The focus on aerospace and pharmaceuticals is strange. Malaysia’s only contribution to artificial flight is a wau bulan. Kites and strings are hardly “moonshot thinking”.
The largest Malaysian pharmaceutical company is currently in PN17 status. It will be difficult to compete with Pfizer, Astra Zenica and Rambaxy with this foundation.
Third the implementation framework looks like an old-style system of preferential allocation to middlemen, directly contradicting the prime minister’s insistence to cut rent-seeking and leakages. As we know from the past this is a real barrier to successfully implementing policies.
It appears that the nine mission-based projects (MBP) that have already been allocated lack transparency and this does not augur well. The National NIMP 2030 Council and a Delivery Management Unit (DMU) under the investment, trade and industry ministry (MITI) follow the same failed structures of the past and are as unlikely to provide effective governance.
The new NIMP Industrial Development Fund and the NIMP Strategic Co-Investment Fund replicate existing development funds. It would be much better to merge existing funds and provide a comprehensive finance eco-system than to set up more small-scale funds.
The focus on SMEs is important but 78% of Malaysian companies are micro-enterprises with fewer than five employees so scale, imagination and accessibility for these entrepreneurs will be important.

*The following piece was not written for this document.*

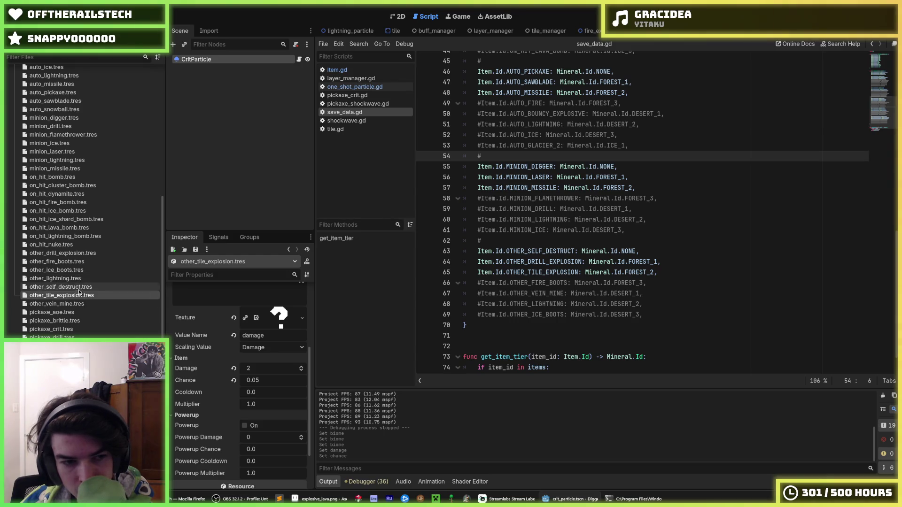
pyautogui.click(73, 305)
pyautogui.click(74, 312)
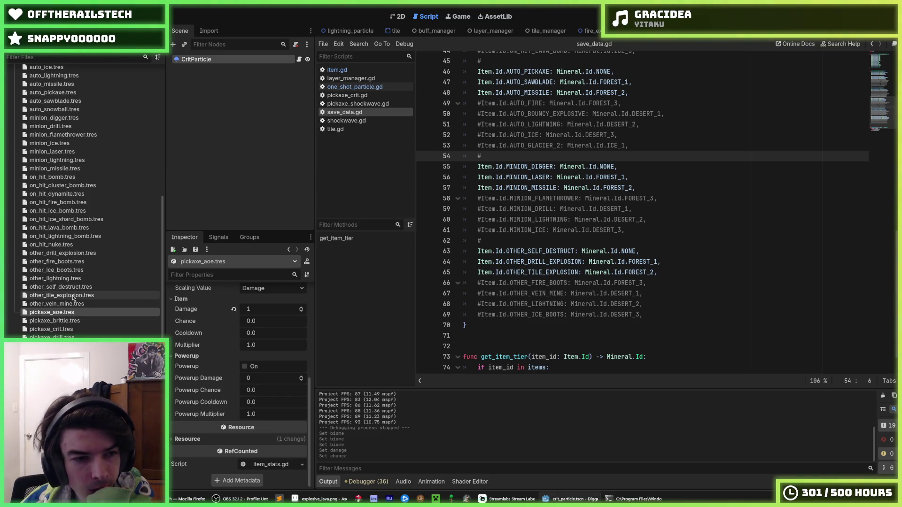
# Step: Set other_vein_mine's biome to Desert 2 and other_tile_explosion's to Forest 3
pyautogui.click(73, 303)
pyautogui.click(271, 315)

The target 128% increase in median salaries is ambitious. Only one-third of manufacturing value-add goes to employees. Many companies rely on low-paid foreign workers so to increase salaries manufacturers will have to change their business model and adopt a progressive wage for example.
Since this will be voluntary it is difficult to see how salaries will rise without major transformation of business models and mindsets, which the NIMP does not have.
The main thing to improve is the underlying vision and approach.
Fortunately investment, trade and industry minister Tengku Zafrul Aziz also announced, as an afterthought, that investment policy will be liberalised. This is necessary and positive. It would have been better if the entire NIMP had been based on a liberalisation vision from the outset.
Better still if industrial policy was outside of MITI and under Anwar Ibrahim at the finance ministry for short-term innovation and Rafizi Ramli at the economy ministry for long-term structural reforms. - FMT
The views expressed are those of the writer and do not necessarily reflect those of MMKtT.